* Your assignment
In the entries below, find the line with "pepper mill [625,400,673,486]" and the line with "wall art [713,445,763,468]"; give again those lines and every line between them, exactly.

* Dataset entries
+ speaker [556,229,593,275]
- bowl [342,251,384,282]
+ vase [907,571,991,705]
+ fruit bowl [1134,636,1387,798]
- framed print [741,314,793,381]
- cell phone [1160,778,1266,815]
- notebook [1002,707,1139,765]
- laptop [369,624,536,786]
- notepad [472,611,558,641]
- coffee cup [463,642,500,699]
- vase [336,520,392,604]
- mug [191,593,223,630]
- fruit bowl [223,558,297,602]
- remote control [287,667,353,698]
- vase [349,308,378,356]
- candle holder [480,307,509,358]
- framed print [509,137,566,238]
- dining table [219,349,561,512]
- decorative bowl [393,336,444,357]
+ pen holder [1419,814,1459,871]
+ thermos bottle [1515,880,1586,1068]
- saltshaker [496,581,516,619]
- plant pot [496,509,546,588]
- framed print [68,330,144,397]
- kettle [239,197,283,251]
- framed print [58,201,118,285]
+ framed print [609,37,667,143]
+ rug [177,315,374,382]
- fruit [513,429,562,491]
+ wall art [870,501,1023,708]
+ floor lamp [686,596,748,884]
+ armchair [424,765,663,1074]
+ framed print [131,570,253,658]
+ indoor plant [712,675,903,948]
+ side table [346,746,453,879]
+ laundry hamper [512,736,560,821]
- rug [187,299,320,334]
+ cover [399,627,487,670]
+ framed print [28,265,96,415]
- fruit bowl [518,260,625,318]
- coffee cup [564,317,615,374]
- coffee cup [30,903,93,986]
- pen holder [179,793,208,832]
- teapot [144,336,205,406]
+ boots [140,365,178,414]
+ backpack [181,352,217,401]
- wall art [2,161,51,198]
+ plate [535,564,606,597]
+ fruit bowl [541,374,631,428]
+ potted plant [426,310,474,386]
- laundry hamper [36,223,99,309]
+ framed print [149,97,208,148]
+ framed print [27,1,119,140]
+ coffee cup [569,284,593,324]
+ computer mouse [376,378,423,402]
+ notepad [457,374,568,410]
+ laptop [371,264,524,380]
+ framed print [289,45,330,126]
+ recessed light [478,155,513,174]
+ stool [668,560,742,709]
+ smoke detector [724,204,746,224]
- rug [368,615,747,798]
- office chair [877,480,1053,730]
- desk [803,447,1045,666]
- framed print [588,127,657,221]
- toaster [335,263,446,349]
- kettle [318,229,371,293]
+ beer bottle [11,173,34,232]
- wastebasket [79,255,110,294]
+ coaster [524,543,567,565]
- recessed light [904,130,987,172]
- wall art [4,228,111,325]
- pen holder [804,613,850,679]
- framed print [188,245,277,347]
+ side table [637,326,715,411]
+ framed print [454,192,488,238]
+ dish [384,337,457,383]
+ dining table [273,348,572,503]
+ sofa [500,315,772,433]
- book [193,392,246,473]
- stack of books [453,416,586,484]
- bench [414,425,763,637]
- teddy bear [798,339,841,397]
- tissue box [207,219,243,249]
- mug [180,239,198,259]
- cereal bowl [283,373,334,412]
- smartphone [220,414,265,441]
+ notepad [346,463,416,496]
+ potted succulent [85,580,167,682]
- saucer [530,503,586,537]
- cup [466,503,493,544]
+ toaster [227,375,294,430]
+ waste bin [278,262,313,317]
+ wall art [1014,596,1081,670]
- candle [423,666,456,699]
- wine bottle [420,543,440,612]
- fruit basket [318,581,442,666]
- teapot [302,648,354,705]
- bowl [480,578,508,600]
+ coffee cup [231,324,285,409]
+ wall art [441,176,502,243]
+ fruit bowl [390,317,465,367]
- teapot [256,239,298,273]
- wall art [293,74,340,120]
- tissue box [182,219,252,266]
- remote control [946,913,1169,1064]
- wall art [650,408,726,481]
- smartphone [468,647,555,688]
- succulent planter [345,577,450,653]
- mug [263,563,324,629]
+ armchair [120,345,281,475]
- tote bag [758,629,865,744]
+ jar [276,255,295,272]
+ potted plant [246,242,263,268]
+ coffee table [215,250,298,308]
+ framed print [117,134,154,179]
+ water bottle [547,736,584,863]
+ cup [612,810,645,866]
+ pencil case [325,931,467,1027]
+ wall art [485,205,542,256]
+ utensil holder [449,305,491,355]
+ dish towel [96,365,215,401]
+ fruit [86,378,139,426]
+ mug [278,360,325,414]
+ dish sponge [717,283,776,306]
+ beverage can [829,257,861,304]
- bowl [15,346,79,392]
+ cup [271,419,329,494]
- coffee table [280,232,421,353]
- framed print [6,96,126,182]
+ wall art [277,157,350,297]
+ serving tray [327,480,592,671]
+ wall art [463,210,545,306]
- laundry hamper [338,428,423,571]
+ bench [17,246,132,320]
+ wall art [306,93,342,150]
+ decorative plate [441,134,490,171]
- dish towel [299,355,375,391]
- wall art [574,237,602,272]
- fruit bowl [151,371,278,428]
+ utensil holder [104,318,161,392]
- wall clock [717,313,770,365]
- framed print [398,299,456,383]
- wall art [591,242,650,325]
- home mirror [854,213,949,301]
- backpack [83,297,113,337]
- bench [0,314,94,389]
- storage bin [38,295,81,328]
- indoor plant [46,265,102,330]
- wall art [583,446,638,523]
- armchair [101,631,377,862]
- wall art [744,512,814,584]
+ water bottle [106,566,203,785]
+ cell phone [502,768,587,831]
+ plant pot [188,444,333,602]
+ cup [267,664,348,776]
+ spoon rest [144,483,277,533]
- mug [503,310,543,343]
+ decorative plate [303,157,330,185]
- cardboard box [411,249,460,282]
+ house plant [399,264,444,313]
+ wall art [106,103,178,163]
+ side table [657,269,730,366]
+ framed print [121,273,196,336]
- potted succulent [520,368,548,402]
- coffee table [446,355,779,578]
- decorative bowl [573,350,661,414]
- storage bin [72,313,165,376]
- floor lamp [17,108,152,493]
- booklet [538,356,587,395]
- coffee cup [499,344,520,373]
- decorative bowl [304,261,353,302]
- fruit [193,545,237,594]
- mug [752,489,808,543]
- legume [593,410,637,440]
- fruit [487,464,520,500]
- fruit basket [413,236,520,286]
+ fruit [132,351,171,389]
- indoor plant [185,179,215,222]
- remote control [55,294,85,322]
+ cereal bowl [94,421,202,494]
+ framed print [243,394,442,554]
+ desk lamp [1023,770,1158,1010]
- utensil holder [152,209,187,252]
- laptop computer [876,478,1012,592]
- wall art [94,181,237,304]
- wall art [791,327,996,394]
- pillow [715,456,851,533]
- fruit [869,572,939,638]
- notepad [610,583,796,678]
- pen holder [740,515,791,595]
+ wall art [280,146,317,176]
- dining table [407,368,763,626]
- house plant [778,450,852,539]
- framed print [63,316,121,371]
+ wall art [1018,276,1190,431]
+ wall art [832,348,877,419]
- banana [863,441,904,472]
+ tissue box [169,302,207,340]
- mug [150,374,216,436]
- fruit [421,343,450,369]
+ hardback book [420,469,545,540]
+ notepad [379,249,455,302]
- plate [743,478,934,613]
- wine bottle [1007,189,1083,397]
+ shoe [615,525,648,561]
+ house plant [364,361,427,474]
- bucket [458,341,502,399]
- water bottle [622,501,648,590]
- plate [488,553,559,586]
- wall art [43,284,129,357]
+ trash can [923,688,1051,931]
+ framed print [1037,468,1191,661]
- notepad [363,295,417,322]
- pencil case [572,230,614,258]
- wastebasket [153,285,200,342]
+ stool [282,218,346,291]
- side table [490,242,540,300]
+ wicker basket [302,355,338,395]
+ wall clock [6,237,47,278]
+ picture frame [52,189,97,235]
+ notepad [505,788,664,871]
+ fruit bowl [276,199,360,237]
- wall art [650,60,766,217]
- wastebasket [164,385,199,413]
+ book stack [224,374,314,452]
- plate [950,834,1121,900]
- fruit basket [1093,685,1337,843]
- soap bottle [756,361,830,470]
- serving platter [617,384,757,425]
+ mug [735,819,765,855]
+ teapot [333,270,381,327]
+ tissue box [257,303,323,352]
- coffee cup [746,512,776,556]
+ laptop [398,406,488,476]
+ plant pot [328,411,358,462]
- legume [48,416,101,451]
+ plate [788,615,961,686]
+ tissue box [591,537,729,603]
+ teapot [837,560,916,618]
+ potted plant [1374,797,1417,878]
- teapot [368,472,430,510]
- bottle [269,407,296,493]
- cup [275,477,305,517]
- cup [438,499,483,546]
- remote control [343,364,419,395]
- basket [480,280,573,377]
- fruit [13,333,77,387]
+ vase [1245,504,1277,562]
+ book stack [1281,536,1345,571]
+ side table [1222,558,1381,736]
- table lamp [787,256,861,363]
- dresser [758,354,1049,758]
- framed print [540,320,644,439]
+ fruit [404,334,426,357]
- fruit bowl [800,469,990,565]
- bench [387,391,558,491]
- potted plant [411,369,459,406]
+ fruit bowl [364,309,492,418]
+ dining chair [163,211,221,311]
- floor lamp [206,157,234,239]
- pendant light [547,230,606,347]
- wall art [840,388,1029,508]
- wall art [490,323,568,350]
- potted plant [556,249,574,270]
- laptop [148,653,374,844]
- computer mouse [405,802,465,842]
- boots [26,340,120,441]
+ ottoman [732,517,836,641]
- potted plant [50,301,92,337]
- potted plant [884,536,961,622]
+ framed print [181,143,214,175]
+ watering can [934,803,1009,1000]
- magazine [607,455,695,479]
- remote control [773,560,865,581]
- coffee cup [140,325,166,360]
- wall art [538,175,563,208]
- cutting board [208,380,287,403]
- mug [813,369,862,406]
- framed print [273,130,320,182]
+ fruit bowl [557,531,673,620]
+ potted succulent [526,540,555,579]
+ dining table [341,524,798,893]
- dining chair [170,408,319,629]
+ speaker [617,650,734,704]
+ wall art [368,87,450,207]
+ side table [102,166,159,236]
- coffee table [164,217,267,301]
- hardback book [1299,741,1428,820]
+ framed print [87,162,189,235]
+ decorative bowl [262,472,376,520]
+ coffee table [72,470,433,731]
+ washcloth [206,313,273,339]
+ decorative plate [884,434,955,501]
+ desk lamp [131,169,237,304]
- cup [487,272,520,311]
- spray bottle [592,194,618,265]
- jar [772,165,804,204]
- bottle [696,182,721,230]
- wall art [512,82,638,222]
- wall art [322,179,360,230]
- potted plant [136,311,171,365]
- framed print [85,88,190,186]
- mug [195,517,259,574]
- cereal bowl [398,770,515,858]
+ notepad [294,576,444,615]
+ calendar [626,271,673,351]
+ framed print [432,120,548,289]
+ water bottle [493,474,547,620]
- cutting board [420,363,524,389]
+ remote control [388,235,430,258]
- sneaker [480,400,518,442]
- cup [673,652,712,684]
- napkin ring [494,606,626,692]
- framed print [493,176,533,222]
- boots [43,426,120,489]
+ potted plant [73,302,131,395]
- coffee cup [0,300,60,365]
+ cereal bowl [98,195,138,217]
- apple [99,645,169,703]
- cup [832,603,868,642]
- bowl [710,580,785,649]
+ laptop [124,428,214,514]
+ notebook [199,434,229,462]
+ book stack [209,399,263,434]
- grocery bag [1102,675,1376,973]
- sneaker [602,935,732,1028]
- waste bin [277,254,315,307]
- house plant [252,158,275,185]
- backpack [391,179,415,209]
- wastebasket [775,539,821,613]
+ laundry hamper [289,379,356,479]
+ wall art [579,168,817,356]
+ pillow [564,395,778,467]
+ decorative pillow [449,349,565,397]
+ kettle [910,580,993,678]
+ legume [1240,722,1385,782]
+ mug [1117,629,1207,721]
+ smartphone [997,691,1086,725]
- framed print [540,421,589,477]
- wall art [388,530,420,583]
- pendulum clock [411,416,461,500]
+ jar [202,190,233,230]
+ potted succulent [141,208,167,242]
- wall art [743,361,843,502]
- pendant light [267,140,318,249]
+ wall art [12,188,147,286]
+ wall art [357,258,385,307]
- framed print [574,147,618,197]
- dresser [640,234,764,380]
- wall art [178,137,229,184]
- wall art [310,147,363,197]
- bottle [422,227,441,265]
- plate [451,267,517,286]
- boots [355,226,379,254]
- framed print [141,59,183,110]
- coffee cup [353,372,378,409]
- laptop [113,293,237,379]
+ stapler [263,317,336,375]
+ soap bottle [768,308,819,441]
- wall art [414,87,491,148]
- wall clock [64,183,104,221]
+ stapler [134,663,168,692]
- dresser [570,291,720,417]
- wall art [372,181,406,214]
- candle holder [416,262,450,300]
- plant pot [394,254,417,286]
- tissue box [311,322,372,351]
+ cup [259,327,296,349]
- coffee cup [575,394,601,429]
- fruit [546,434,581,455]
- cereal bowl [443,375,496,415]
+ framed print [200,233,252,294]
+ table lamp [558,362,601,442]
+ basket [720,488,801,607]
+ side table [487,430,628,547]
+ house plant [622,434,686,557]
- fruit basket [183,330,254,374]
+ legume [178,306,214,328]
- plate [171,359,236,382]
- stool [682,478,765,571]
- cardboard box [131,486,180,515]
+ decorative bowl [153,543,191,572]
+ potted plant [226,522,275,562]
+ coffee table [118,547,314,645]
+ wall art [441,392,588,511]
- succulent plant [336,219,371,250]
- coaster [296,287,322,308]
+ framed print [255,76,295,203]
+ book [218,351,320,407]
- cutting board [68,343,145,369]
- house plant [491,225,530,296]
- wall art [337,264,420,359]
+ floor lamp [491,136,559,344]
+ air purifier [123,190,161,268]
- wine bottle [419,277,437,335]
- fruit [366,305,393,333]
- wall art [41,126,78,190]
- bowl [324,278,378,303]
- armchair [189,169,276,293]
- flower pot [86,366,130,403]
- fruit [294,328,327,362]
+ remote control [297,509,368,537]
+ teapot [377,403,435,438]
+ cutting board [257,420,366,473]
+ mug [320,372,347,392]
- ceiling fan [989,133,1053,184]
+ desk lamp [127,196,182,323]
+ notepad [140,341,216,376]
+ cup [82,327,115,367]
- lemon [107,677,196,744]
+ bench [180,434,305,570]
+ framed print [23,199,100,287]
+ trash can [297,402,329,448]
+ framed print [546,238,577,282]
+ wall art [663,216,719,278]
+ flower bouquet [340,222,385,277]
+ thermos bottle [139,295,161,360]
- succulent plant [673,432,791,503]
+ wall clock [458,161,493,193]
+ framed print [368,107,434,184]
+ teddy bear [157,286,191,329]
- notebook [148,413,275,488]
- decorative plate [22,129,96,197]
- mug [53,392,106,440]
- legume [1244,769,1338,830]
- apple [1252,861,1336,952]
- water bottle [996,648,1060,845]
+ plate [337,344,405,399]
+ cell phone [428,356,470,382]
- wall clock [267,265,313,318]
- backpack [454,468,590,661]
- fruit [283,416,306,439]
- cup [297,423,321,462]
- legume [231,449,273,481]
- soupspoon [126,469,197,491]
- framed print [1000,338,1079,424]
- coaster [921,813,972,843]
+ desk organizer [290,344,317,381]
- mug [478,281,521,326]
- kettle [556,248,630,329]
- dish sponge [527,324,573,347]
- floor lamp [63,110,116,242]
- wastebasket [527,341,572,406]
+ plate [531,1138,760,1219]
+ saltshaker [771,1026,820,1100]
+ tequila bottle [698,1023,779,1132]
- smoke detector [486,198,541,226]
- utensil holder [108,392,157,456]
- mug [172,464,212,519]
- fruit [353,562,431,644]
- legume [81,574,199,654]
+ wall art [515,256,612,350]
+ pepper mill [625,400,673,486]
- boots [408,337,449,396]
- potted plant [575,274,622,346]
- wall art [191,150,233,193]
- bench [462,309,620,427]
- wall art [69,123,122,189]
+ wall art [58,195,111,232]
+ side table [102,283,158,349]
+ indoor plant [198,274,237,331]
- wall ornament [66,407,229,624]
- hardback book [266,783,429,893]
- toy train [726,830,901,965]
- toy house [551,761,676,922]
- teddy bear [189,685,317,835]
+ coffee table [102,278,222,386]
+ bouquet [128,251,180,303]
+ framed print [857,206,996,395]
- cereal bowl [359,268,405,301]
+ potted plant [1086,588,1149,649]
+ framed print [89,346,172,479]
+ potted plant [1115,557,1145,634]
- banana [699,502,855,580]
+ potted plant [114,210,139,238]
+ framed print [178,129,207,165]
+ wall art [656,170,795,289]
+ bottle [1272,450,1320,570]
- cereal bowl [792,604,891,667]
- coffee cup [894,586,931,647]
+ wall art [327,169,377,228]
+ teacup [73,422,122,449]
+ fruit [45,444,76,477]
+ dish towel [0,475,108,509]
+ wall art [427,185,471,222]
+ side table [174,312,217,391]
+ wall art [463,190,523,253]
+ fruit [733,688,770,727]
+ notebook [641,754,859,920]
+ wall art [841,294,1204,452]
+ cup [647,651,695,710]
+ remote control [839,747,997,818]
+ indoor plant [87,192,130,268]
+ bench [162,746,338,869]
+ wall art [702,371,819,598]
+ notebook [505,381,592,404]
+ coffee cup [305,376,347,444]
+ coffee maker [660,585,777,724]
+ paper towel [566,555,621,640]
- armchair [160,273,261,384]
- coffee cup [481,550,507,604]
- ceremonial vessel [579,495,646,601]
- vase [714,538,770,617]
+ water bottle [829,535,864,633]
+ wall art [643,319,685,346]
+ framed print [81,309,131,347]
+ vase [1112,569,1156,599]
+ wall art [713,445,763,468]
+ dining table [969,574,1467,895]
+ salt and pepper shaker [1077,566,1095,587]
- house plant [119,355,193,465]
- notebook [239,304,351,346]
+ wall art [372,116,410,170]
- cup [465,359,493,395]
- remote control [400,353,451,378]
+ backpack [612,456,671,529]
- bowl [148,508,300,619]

* Solution to this exercise
+ pepper mill [625,400,673,486]
- boots [408,337,449,396]
- potted plant [575,274,622,346]
- wall art [191,150,233,193]
- bench [462,309,620,427]
- wall art [69,123,122,189]
+ wall art [58,195,111,232]
+ side table [102,283,158,349]
+ indoor plant [198,274,237,331]
- wall ornament [66,407,229,624]
- hardback book [266,783,429,893]
- toy train [726,830,901,965]
- toy house [551,761,676,922]
- teddy bear [189,685,317,835]
+ coffee table [102,278,222,386]
+ bouquet [128,251,180,303]
+ framed print [857,206,996,395]
- cereal bowl [359,268,405,301]
+ potted plant [1086,588,1149,649]
+ framed print [89,346,172,479]
+ potted plant [1115,557,1145,634]
- banana [699,502,855,580]
+ potted plant [114,210,139,238]
+ framed print [178,129,207,165]
+ wall art [656,170,795,289]
+ bottle [1272,450,1320,570]
- cereal bowl [792,604,891,667]
- coffee cup [894,586,931,647]
+ wall art [327,169,377,228]
+ teacup [73,422,122,449]
+ fruit [45,444,76,477]
+ dish towel [0,475,108,509]
+ wall art [427,185,471,222]
+ side table [174,312,217,391]
+ wall art [463,190,523,253]
+ fruit [733,688,770,727]
+ notebook [641,754,859,920]
+ wall art [841,294,1204,452]
+ cup [647,651,695,710]
+ remote control [839,747,997,818]
+ indoor plant [87,192,130,268]
+ bench [162,746,338,869]
+ wall art [702,371,819,598]
+ notebook [505,381,592,404]
+ coffee cup [305,376,347,444]
+ coffee maker [660,585,777,724]
+ paper towel [566,555,621,640]
- armchair [160,273,261,384]
- coffee cup [481,550,507,604]
- ceremonial vessel [579,495,646,601]
- vase [714,538,770,617]
+ water bottle [829,535,864,633]
+ wall art [643,319,685,346]
+ framed print [81,309,131,347]
+ vase [1112,569,1156,599]
+ wall art [713,445,763,468]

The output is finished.